Originally Posted by rtalich
You could have saved yourself both time and money if you would have replaced the IPR yourself. Only would have taken about an hour or less.
Well, I could have saved a boat load of money and a whole lot of time if I hadn't married my first wife, either.
Here's how I see it - people pay me ridiculous amounts of money to work on their computers and/or software for what I perceive to be relatively simple things (things that sometimes take me an hour or less to rectify ). Why? Because they don't have the knowledge in that area to even attempt the fixes themselves. I know two things with a high degree of confidence - IT related issues and home construction/remodels (grew up with a GC). Diesels? Not too much. I don't have the knowledge or time to try to "experiment" on my truck, yet. I will soon enough, though. Now, if it were a gasser, I would feel quite a bit more confident. Until then, I'll leave it to the guys in the shops with the right tools. Hey, it's only money, huh?

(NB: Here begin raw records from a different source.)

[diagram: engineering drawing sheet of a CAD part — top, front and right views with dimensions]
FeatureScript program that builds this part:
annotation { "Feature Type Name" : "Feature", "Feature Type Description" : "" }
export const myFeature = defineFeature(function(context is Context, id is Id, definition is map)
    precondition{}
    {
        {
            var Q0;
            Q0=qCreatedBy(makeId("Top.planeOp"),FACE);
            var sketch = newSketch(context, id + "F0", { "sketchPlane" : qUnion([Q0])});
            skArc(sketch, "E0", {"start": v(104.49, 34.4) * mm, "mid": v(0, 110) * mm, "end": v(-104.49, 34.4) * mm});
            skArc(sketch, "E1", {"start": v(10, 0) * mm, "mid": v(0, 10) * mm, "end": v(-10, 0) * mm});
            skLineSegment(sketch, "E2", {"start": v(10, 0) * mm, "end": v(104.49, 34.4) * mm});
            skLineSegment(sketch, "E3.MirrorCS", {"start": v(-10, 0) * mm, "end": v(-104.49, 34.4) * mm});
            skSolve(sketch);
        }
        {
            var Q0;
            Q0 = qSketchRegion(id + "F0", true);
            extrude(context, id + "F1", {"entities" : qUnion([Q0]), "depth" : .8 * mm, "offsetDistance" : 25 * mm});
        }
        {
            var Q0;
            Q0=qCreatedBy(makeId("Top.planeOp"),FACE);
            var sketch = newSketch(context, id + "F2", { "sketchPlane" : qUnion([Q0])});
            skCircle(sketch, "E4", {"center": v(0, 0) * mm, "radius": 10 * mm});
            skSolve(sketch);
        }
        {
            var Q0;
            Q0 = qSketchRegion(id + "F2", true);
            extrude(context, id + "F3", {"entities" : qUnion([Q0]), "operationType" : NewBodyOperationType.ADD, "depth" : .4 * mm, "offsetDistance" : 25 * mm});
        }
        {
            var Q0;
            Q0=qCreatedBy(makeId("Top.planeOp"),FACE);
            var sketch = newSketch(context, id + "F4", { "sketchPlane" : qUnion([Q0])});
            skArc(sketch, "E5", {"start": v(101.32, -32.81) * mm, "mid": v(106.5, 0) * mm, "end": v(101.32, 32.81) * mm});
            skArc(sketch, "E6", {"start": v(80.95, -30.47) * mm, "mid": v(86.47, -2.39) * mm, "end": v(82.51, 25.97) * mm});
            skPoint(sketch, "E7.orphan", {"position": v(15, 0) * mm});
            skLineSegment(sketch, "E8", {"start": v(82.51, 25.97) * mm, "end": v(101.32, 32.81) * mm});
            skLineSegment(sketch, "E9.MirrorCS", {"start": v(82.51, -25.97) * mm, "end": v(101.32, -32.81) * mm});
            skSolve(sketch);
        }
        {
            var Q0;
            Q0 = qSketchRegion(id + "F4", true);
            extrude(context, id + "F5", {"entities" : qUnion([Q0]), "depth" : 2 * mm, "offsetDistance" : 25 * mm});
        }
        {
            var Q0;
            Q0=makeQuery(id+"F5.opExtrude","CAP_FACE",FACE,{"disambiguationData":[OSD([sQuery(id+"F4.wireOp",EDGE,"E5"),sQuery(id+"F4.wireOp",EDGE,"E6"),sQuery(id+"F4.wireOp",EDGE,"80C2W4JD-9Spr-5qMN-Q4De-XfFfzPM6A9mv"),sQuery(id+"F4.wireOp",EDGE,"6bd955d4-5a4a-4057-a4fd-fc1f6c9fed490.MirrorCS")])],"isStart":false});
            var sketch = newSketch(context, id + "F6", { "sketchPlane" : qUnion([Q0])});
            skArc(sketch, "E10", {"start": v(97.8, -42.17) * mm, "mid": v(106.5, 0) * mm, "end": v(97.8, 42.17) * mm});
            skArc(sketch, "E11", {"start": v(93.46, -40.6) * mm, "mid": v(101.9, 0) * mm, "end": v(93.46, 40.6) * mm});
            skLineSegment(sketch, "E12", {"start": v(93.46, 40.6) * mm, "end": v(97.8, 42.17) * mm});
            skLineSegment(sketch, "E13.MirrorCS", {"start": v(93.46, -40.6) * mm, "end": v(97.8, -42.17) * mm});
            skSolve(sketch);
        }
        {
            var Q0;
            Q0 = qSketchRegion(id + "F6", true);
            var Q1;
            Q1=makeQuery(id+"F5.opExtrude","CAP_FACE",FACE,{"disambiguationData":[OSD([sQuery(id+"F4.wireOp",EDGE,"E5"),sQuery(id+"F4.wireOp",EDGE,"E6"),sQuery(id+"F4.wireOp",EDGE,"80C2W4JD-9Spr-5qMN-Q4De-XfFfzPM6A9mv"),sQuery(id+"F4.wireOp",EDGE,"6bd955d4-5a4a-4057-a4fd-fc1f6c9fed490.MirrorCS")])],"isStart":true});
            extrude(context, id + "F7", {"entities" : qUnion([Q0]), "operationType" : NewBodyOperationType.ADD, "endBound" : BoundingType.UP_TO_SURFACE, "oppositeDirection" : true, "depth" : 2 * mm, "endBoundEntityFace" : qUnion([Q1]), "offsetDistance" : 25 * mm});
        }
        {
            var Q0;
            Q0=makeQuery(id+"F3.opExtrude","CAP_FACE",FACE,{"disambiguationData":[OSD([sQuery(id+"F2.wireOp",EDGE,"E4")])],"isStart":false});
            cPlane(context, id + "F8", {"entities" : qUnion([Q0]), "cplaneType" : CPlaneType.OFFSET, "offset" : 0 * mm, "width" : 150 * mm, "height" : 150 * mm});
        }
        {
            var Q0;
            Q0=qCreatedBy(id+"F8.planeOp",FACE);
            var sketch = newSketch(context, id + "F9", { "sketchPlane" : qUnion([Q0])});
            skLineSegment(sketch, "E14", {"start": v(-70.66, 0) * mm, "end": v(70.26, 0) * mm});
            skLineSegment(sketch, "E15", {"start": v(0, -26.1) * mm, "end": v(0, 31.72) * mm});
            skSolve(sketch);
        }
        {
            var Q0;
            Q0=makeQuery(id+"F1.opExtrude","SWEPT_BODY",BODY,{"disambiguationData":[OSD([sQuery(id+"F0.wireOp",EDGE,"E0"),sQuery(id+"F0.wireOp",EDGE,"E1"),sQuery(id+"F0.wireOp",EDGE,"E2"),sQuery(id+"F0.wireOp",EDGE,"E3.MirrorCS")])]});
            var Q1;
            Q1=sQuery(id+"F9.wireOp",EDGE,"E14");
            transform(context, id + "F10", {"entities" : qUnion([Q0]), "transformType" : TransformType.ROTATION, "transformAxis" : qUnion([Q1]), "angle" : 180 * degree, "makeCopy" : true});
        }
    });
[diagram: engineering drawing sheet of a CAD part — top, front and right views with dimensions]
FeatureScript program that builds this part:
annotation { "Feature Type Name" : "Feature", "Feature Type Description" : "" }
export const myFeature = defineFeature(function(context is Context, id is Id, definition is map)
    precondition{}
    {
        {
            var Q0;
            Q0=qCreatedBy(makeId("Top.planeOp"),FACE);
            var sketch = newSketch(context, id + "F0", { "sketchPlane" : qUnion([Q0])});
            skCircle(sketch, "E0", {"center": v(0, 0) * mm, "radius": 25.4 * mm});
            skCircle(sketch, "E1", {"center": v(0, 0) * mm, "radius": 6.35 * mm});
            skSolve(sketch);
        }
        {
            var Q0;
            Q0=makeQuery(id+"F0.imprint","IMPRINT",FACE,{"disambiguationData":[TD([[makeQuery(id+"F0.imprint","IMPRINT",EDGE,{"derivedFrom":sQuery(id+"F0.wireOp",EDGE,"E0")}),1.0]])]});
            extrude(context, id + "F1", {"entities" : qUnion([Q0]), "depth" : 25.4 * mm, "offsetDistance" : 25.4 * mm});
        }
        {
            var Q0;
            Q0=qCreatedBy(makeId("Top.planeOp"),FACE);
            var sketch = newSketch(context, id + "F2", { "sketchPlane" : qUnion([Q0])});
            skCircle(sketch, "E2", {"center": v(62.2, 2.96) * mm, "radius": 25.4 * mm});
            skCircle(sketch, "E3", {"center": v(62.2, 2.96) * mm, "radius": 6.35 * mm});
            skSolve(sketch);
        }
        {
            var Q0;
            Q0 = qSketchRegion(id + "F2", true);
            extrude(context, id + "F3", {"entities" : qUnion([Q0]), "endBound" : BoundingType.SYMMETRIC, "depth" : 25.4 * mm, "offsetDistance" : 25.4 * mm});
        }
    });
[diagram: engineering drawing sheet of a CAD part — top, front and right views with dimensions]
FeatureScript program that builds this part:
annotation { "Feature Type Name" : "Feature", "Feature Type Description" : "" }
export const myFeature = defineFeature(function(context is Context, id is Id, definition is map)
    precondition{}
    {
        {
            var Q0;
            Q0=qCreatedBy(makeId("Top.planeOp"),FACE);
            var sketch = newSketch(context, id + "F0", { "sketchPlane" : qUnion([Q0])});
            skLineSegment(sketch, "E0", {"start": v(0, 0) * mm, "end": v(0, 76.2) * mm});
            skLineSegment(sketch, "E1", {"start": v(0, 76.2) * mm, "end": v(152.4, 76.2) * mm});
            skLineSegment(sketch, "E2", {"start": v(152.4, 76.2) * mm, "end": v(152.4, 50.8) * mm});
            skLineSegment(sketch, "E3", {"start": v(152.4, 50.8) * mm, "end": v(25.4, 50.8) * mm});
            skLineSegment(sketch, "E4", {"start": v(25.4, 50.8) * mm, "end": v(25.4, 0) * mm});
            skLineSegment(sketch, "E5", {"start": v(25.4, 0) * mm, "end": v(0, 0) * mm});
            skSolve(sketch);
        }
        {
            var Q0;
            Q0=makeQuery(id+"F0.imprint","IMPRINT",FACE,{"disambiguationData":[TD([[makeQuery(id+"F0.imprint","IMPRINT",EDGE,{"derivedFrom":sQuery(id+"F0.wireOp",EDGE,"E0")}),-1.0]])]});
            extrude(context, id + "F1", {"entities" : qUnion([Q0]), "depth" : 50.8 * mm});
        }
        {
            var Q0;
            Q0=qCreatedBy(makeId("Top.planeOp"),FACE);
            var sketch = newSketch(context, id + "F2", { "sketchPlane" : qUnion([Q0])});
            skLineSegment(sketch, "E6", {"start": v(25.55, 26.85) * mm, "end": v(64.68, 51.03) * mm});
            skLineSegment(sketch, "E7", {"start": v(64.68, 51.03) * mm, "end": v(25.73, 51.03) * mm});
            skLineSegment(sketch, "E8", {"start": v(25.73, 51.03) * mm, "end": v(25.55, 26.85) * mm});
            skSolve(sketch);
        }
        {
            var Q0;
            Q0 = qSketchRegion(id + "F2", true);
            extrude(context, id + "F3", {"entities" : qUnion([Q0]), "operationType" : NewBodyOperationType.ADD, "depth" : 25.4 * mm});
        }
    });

Oh I totally understand where you're coming from. Just so sick and tired if hearing about how people get taken advantage of by stealerships. And most people don't even know it. The thing I hate the most paying the ridiculously high labor rates for something I can do myself.
Oh I totally understand where you're coming from, too. Just so sick and tired if hearing about how people get taken advantage of by stealerships. And most people don't even know it. The thing I hate the most paying the ridiculously high labor rates for something I can do myself.
I totally understand where you're coming from. We've had one of our vehicles in the shop once (1 time!). Ever. And that was a friend doing the work at a Ford dealership - blew up a pinion bearing in my F150. Total cost for the fix - labor: free, parts: $165. Not bad! Thank God for good friends. I've only paid for the A/C unit to be replaced in our house. Everything else (windows, roofs, 2 room additions, decks, etc), we've built. I hate paying labor with a passion; especially, certain professions that know they can take advantage of people. So, needless to say, this is killing me. Funny thing is, I do a lot of PC work for friends of friends and I always cut them a break on the cost. Most of them question the rate because they think it's too low. I even had one customer triple my quote when they wrote out the check. Hey, if it makes them feel better...
But, having just bought this truck and having it die on the first day of camping with a 26' trailer in tow, we decided we wanted the shop to do a once over on the engine with all the scan tools we don't own. So far, the shop has been pretty fair - 3, possibly 4, sensors replaced. Said the back pressure regulator is a bit out of spec, but nothing to worry about (Thank God!). Everything else looks good, they say. Now the labor rates and the mark-ups, eh...
Originally Posted by SnowSeeker
Curious, has anyone ever checked the HPOP reservoir when the truck dies?
I, personally, haven't - I'm a diesel rook, so I might as well be looking at a nuclear sub for now. The mechanic is trying to get it to die on him so he can run some checks at "the time of death." So far, he just isn't driving it far enough. I think he just doesn't want to be stranded 10 miles from the shop. I think I'm going to have then replace the IPR anyway. The shop manager said I can buy parts and they'll install them if I wanted to save a few bucks on their parts price. Anybody have suggestions for a reasonably priced decent IPR (FPR as most places refer to them)? I know, you get what you pay for, but I've seen the BWD FPR priced from $170 up to $322 on the net - quite the difference for the same part.
If you or your mechanic have the chance, next time it dies, before turning it over or anything run out the check the oil level in the hpop reservoir by taking the plug out the top.
Bought mine at the dealership and thought it was weird that they referred to it as an FPR too. Thought I was buying the wrong part but that's how they have it marked in their system I guess.